=== WORK TO DO ===
List every line in the rows below that contains the string "Logged", copying each line in full; matching is case-sensitive.

=== DATA SUPPLIED ===
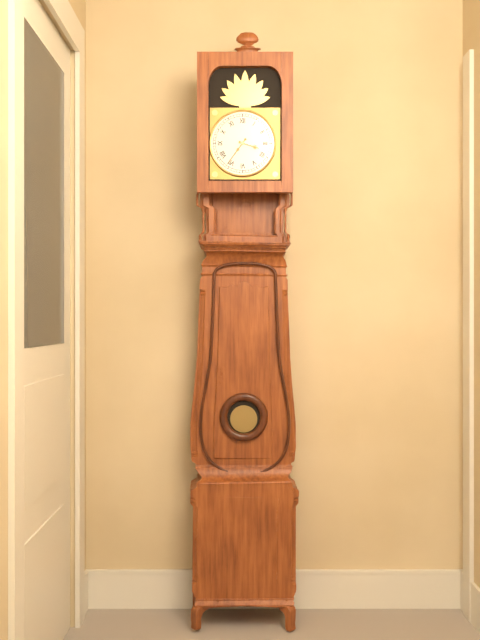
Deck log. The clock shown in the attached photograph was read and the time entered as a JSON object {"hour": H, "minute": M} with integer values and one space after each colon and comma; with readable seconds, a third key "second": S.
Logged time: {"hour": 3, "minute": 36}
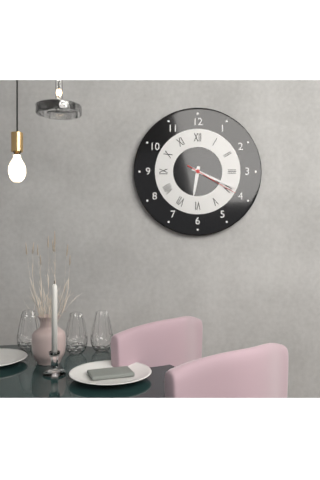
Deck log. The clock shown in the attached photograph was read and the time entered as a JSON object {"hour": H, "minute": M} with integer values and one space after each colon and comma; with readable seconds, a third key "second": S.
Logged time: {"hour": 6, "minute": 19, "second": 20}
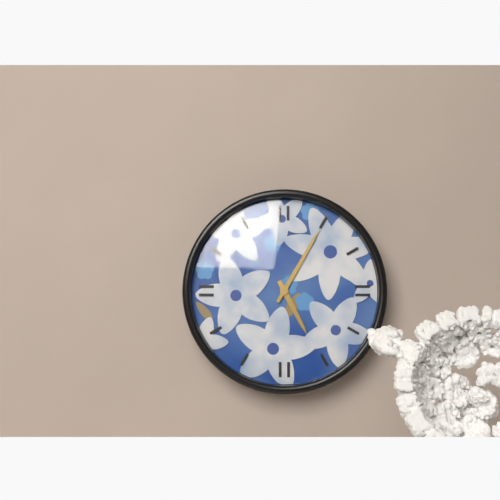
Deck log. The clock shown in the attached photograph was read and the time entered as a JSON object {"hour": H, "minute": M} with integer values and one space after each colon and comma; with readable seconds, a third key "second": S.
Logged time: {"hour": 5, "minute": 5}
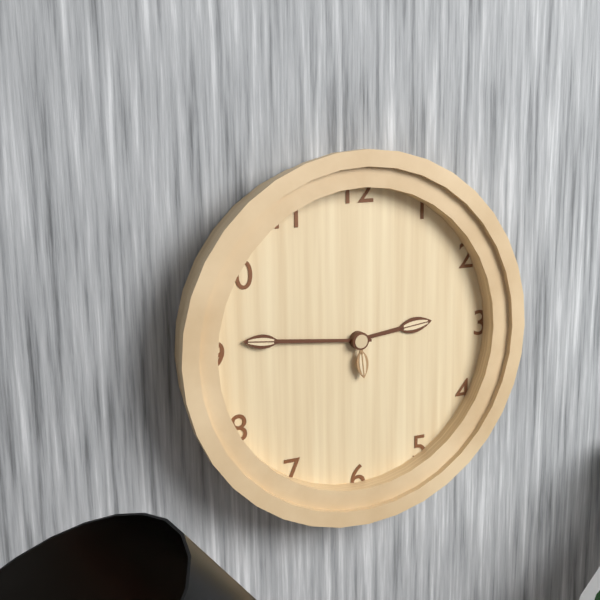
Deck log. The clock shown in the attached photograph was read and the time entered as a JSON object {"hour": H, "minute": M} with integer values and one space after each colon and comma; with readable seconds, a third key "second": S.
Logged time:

=== SOLUTION TO THIS PROBLEM ===
Logged time: {"hour": 3, "minute": 36}
Logged time: {"hour": 6, "minute": 19, "second": 20}
Logged time: {"hour": 5, "minute": 5}
Logged time:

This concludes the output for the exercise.